Tuesday, 22 January 2013

Those who hate me without reason outnumber the hairs of my head; many are my enemies without cause, those who seek to destroy me. I am forced to restore what I did not steal. – Psalm 69:4


Today’s Scripture Reading (January 22, 2013): Psalm 69

Often our cries to God imply that we are innocent. It is the “Woe is me, have I not ...” kind of response we have when we are in trouble. As I talk to people, I have to admit that often my reaction to their cries is sometimes not filled with empathy. When they ask why this is happening, it is sometimes too easy as an outsider to sit in judgment and wonder how it is that they do not know. Do they not see the cause, in their own lives, of their struggle? But maybe we as a people are not self aware enough to understand the cause for what it is that we are struggling through. It is easy to see it in the lives of someone else, but not quite as easy to see it if it is in our own lives.

David cries out to God. In this case his enemies may be many, but the leader of his enemies is very intimately known by David. His enemy is his son – Absalom. And the reasons for David’s struggle is clearly present in his relationship with his own family. In the experience that David had with Bathsheba, the very fabric of David’s family was torn. It was a cause that had snowballed. David’s Son Amnon raped his sister, Tamar. Absalom, filled with hate because of the rape, killed his brother Amnon. David had felt that the only reaction that he could have was to send Absalom, his son, into exile. And although he did allow Absalom to return to Jerusalem, for two years David still refused contact with his son. So the snowball kept on getting bigger until finally Absalom decided to rebel against his dad – to gather the enemies of dad together and begin the process of trying to take the throne. But the seed of all of the pain that David was feeling now existed in the sins of his own past.
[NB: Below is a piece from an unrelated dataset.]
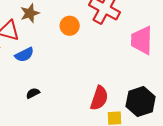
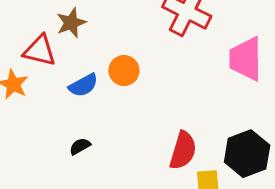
orange circle: (70, 26) -> (124, 71), moved
blue semicircle: (24, 55) -> (83, 85), moved

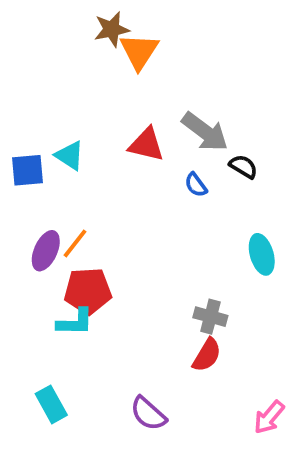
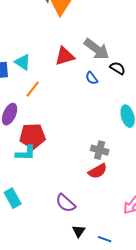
red triangle: (146, 145) -> (65, 56), turned -30
orange line: (75, 243) -> (33, 89), moved
red semicircle: (207, 355) -> (98, 171), turned 30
And so as David cries out to God his lack of understanding, he himself seems to be blind to the seeds of his own actions in the rebellion that he now has to quell. And he seems to forget the prophecy of Nathan that it is because of his own sin the sword would not depart from his family.

In the Protestant Church we do not like the idea of confession, but one of the elements of true confession is that we allow someone else have eyes on our life – and in that process we get a chance to see the things that we are blind to – the areas of our lives and the sins where we are not self aware. It is something that we all need, because on some level we all lack a level of self awareness.